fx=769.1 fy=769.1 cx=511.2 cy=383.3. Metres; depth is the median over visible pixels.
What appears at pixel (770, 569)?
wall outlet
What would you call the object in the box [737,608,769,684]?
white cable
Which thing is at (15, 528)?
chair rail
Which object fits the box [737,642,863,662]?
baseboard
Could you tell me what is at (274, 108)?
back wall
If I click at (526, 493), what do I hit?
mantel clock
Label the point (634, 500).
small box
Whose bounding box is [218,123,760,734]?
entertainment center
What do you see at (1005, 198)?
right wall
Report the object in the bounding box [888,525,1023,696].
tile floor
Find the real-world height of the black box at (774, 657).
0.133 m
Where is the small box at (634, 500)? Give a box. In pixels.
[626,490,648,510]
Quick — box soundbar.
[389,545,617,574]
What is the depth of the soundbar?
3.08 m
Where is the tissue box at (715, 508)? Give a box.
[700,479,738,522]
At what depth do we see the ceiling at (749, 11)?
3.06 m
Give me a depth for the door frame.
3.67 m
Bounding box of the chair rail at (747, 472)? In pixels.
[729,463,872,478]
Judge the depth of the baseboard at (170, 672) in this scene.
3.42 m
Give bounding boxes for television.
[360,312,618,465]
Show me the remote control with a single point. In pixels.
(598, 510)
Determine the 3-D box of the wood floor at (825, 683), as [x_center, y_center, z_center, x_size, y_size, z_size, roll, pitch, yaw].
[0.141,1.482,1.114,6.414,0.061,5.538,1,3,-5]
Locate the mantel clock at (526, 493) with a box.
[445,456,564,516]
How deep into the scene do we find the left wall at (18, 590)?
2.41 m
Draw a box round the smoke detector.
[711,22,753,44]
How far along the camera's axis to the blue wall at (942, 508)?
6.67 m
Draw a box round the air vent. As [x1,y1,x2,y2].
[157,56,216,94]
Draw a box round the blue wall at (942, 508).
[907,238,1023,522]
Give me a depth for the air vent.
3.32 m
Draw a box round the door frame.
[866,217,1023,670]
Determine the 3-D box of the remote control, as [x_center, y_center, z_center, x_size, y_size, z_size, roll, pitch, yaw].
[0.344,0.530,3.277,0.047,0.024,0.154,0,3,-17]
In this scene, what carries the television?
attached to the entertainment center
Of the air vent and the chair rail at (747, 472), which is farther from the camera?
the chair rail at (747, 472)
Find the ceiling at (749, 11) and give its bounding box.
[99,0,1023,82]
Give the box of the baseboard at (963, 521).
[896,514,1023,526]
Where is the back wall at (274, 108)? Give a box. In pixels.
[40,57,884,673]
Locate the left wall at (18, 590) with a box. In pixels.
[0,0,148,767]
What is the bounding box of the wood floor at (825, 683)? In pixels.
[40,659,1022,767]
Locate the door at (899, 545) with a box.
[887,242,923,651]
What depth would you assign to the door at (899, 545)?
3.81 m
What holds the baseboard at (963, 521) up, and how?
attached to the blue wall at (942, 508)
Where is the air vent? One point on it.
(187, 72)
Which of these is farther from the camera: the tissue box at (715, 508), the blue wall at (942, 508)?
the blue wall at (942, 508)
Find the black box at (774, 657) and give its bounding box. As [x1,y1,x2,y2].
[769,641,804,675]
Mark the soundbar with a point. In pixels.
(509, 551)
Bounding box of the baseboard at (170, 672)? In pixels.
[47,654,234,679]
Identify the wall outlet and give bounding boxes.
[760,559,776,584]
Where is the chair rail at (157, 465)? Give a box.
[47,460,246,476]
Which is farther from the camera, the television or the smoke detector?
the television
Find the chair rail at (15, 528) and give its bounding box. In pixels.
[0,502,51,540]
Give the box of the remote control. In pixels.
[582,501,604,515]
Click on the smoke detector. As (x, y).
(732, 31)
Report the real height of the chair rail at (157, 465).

WHAT NEEDS TO BE DONE: All of the records above need to be printed again exactly as they appear.

WRITTEN ANSWER:
fx=769.1 fy=769.1 cx=511.2 cy=383.3. Metres; depth is the median over visible pixels.
What appears at pixel (770, 569)?
wall outlet
What would you call the object in the box [737,608,769,684]?
white cable
Which thing is at (15, 528)?
chair rail
Which object fits the box [737,642,863,662]?
baseboard
Could you tell me what is at (274, 108)?
back wall
If I click at (526, 493), what do I hit?
mantel clock
Label the point (634, 500).
small box
Whose bounding box is [218,123,760,734]?
entertainment center
What do you see at (1005, 198)?
right wall
Report the object in the bounding box [888,525,1023,696].
tile floor
Find the real-world height of the black box at (774, 657).
0.133 m
Where is the small box at (634, 500)? Give a box. In pixels.
[626,490,648,510]
Quick — box soundbar.
[389,545,617,574]
What is the depth of the soundbar?
3.08 m
Where is the tissue box at (715, 508)? Give a box.
[700,479,738,522]
At what depth do we see the ceiling at (749, 11)?
3.06 m
Give me a depth for the door frame.
3.67 m
Bounding box of the chair rail at (747, 472)? In pixels.
[729,463,872,478]
Judge the depth of the baseboard at (170, 672) in this scene.
3.42 m
Give bounding boxes for television.
[360,312,618,465]
Show me the remote control with a single point. In pixels.
(598, 510)
Determine the 3-D box of the wood floor at (825, 683), as [x_center, y_center, z_center, x_size, y_size, z_size, roll, pitch, yaw].
[0.141,1.482,1.114,6.414,0.061,5.538,1,3,-5]
Locate the mantel clock at (526, 493) with a box.
[445,456,564,516]
How deep into the scene do we find the left wall at (18, 590)?
2.41 m
Draw a box round the smoke detector.
[711,22,753,44]
How far along the camera's axis to the blue wall at (942, 508)?
6.67 m
Draw a box round the air vent. As [x1,y1,x2,y2].
[157,56,216,94]
Draw a box round the blue wall at (942, 508).
[907,238,1023,522]
Give me a depth for the air vent.
3.32 m
Draw a box round the door frame.
[866,217,1023,670]
Determine the 3-D box of the remote control, as [x_center, y_center, z_center, x_size, y_size, z_size, roll, pitch, yaw].
[0.344,0.530,3.277,0.047,0.024,0.154,0,3,-17]
In this scene, what carries the television?
attached to the entertainment center
Of the air vent and the chair rail at (747, 472), which is farther from the camera?
the chair rail at (747, 472)
Find the ceiling at (749, 11) and give its bounding box.
[99,0,1023,82]
Give the box of the baseboard at (963, 521).
[896,514,1023,526]
Where is the back wall at (274, 108)? Give a box. In pixels.
[40,57,884,673]
Locate the left wall at (18, 590) with a box. In pixels.
[0,0,148,767]
What is the bounding box of the wood floor at (825, 683)? In pixels.
[40,659,1022,767]
Locate the door at (899, 545) with a box.
[887,242,923,651]
What depth would you assign to the door at (899, 545)?
3.81 m
What holds the baseboard at (963, 521) up, and how?
attached to the blue wall at (942, 508)
Where is the air vent? One point on it.
(187, 72)
Which of these is farther from the camera: the tissue box at (715, 508), the blue wall at (942, 508)?
the blue wall at (942, 508)
Find the black box at (774, 657) and give its bounding box. As [x1,y1,x2,y2].
[769,641,804,675]
Mark the soundbar with a point. In pixels.
(509, 551)
Bounding box of the baseboard at (170, 672)? In pixels.
[47,654,234,679]
Identify the wall outlet and give bounding boxes.
[760,559,776,584]
Where is the chair rail at (157, 465)? Give a box.
[47,460,246,476]
Which is farther from the camera, the television or the smoke detector?
the television
Find the chair rail at (15, 528) and give its bounding box. In pixels.
[0,502,51,540]
Give the box of the remote control. In pixels.
[582,501,604,515]
Click on the smoke detector. As (x, y).
(732, 31)
Report the real height of the chair rail at (157, 465).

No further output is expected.